The issue arose in an Alabama case involving an intact family with mother, father, and two daughters living together. The family had been close to the paternal grandparents, with the children developing a strong relationship with their grandparents. A business dispute led to a falling out within the family. The parents cut off contact between the grandparents and the children.

The grandparents placed signs declaring their continued love of the girls along the bus route the girls traveled to school, and they attended the girl’s softball games and other public activities as an opportunity to see them.

Eventually, the grandparents sued for more regular access under Alabama’s Grandparent Visitation Act. The trial judge ruled for the grandparents, ordering unsupervised visitation for several hours every Friday afternoon, visits the day before their birthday and Christmas afternoon, as well as daily telephone communication.

The parents appealed, and the appeals court reversed. The case went to the Alabama Supreme Court.

In addition to upholding the parents’ right to decide the issue, the Alabama Supreme Court struck down the state law, the Grandparent Visitation Act, in its entirety as a violation of the parents’ due process rights. The court said that the parents’ right to raise their children may not be undercut by a judge in a visitation rights case unless a judge has already determined that the parents were “unfit.”

Short of such a declaration, the state has no authority to intrude into a parent’s decision concerning who their child will or will not socialize with, the Alabama high court said.

The state’s Grandparents Visitation Act had authorized child-grandparent contact whenever such contact was deemed to be in the best interests of the child.

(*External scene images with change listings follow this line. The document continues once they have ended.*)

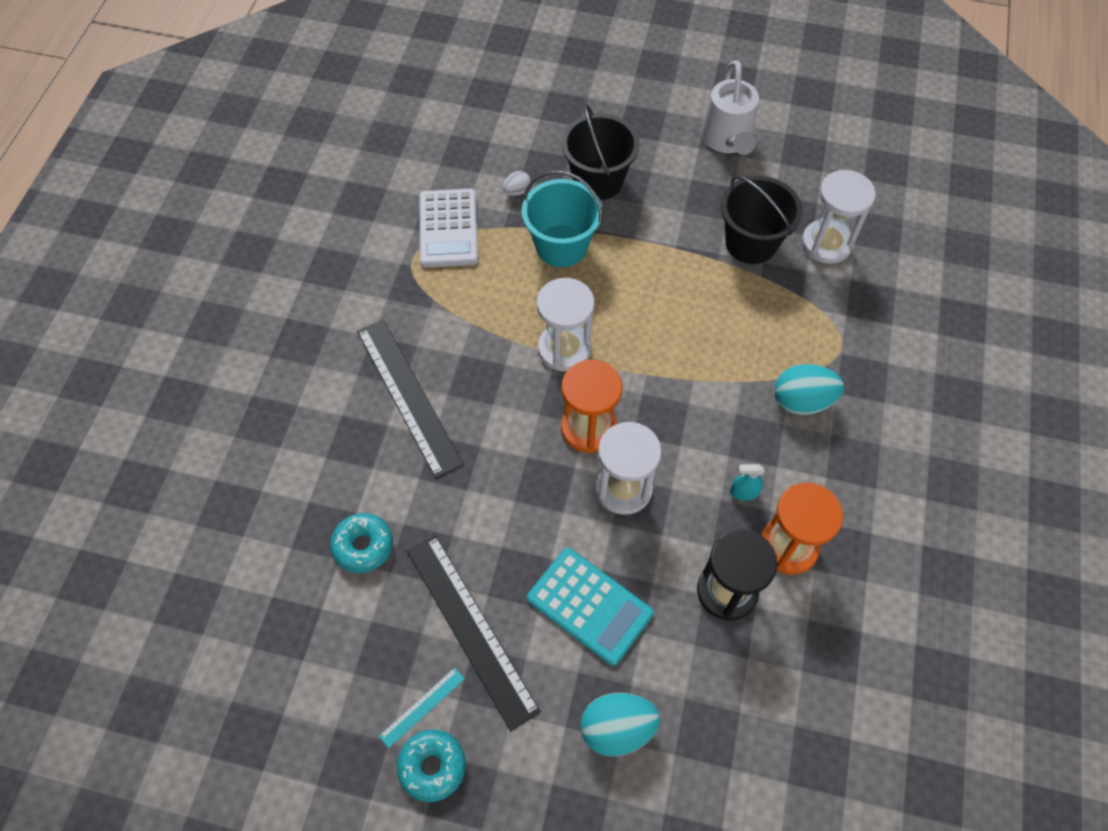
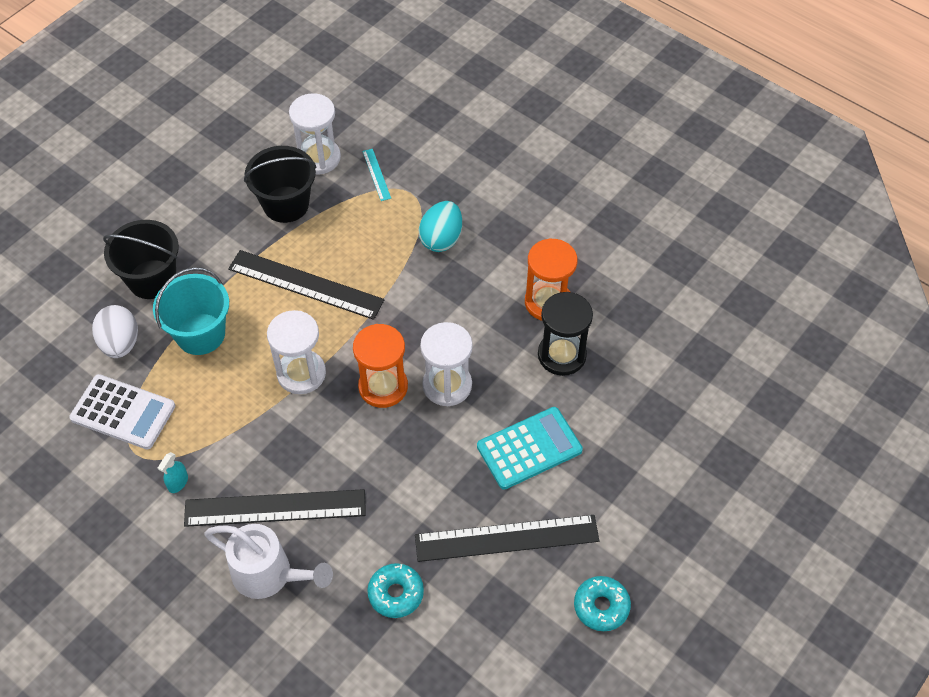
camera: 65 degrees left, 5 degrees down
(422, 707) = (552, 597): turquoise ruler -> turquoise ruler (376, 174)
(517, 191) = (120, 343): white egg -> white egg, size x1.96
(617, 728) = (628, 469): turquoise egg -> none
(668, 304) = (306, 284): none -> black ruler
(727, 141) = (177, 173): white watering can -> white watering can (270, 575)
(744, 492) = (493, 309): turquoise spray bottle -> turquoise spray bottle (178, 482)

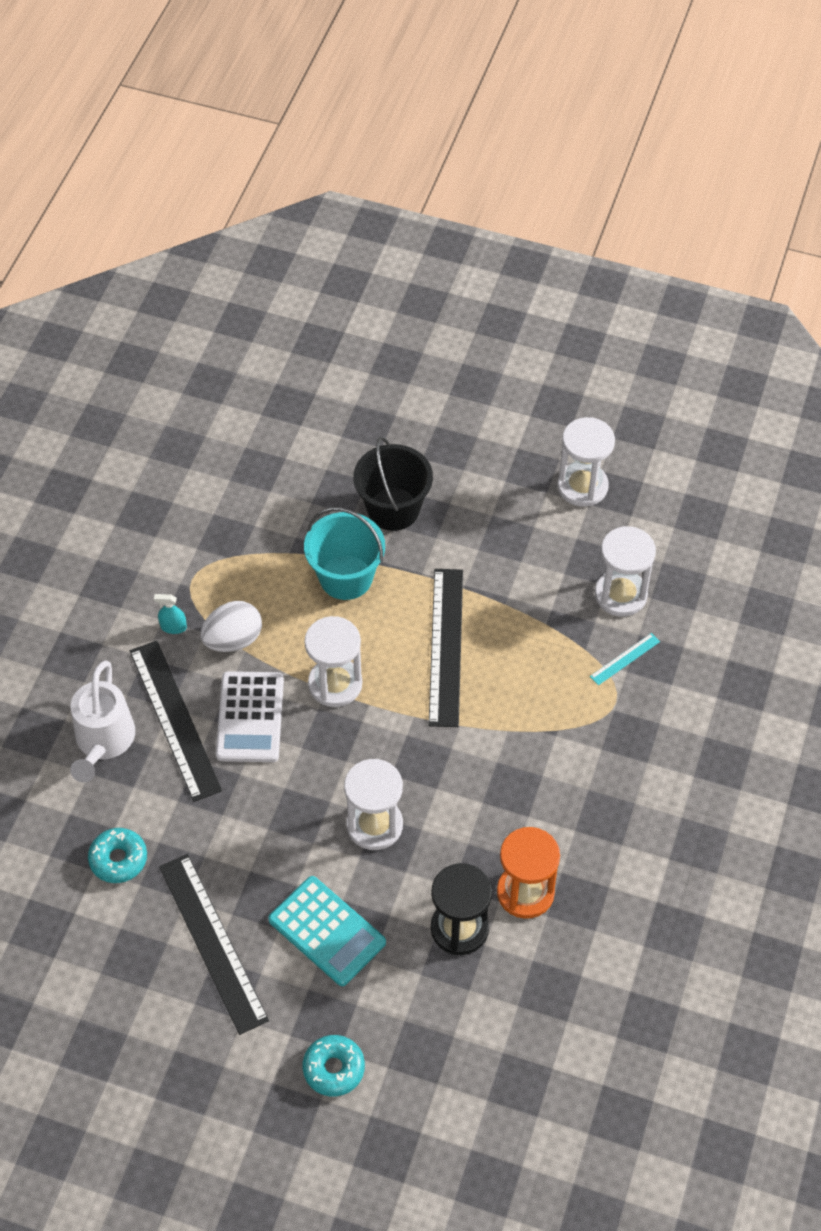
camera: 70 degrees right, 0 degrees up
(120, 343) = (307, 515): white egg -> white egg (233, 640)
(123, 412) = (232, 550): white calculator -> white calculator (250, 717)
(206, 148) = (582, 486): none -> white hourglass
(286, 204) = (542, 588): black bucket -> none
(383, 387) = (348, 765): orange hourglass -> none
(441, 239) = (565, 755): turquoise egg -> none
(601, 606) = (165, 1058): turquoise donut -> turquoise donut (334, 1069)

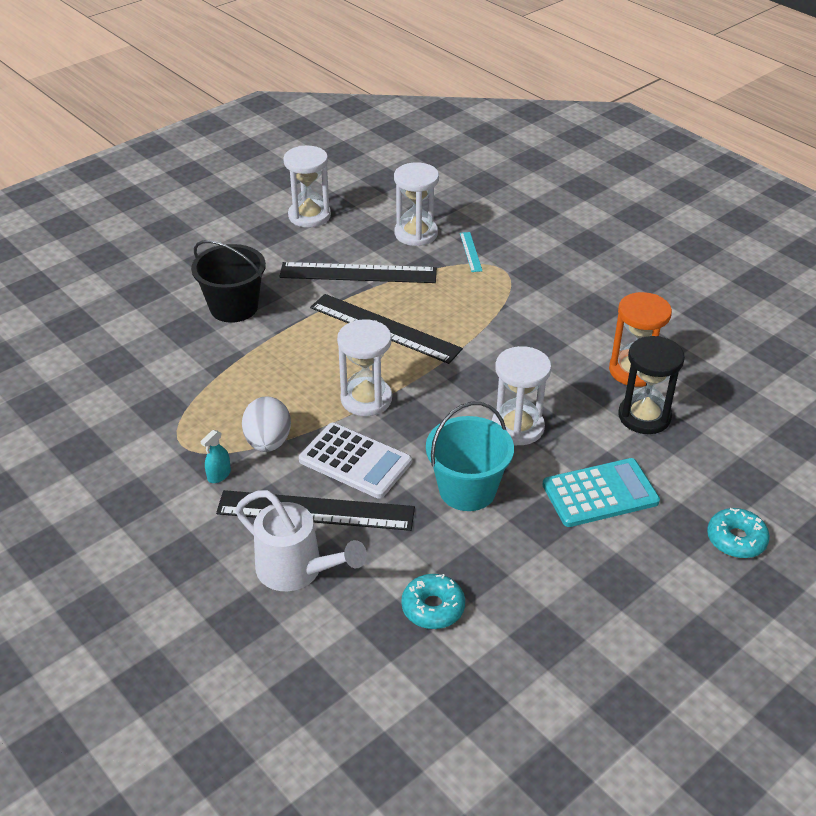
camera: 60 degrees left, 15 degrees down
(212, 942) = (565, 573): black ruler -> black ruler (358, 273)
(346, 577) = (271, 355): turquoise bucket -> turquoise bucket (467, 490)

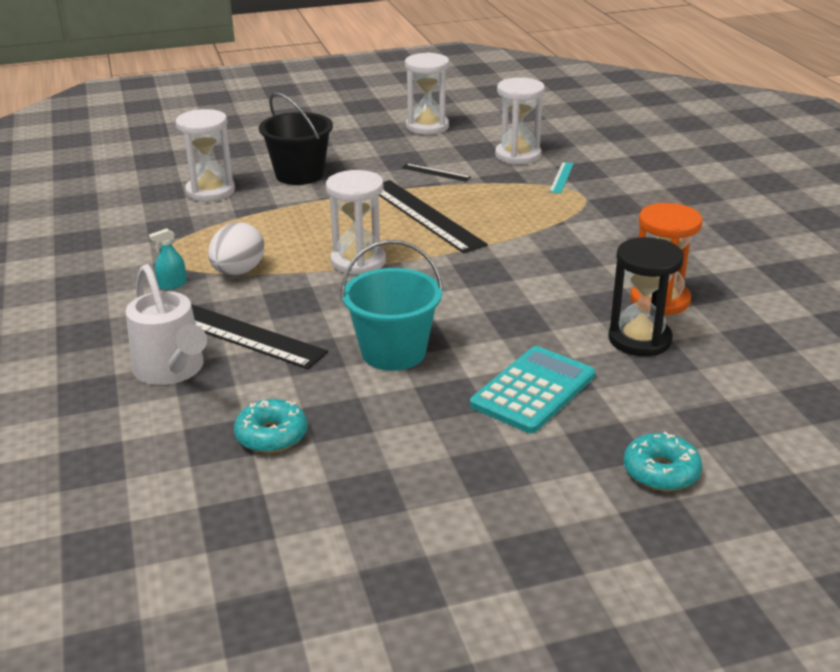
camera: 25 degrees right, 10 degrees down
(355, 461) = (304, 304): white calculator -> none
(358, 273) = (435, 172): black ruler -> black ruler, size x0.45
(517, 427) = (490, 316): white hourglass -> white hourglass (210, 191)
(600, 493) = (533, 390): turquoise calculator -> turquoise calculator turned 60 degrees counterclockwise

There is a deep split among the states over how to resolve visitation disputes between parents and grandparents.

According to lawyers for the Alabama grandparents, 18 states require some level of proof that the parent is unfit or that grandparent contact is necessary to prevent harm to the child.

In contrast, 19 states have embraced a more flexible approach, in which judges apply a presumption in favor of a parent’s decision, but there is no prior requirement they be found unfit.  In addition, these states require the grandparent to prove that the visitation is in the best interests of the child.

“Petitioners have asked a court to override the considered decision of fit, married, natural parents regarding who should have unsupervised visitation with their minor children. Such requests are rare, and they should be granted even more rarely,” wrote the parent’s lawyer, Kenneth Cleveland of Birmingham, in his brief to the court.

Mr. Cleveland said the split cited by opposing counsel is not as severe as suggested. Only a portion of the cited cases involved court review of decisions made by fit, married, natural parents, he said.

The grandparents’ lawyer, Kevin Newsom of Birmingham, rejected the idea that “fit, married, natural parents,” are entitled to higher level of constitutional protection than any other parents.

“Families come in all shapes and sizes,” Mr. Newsom wrote in his brief to the court. “Respondents seem to envision a dividing line with Ward and June Cleaver on one side – and all other parents on the other. It’s just not that simple.” 

The basic question, he said, is under what circumstances may a judge grant grandparent visitation over a parent’s objection?

“There is no perfect case in which to resolve that question,” Newsom said. “This Court’s answer – which it will eventually have to give – will necessarily apply to a range of fact patterns.”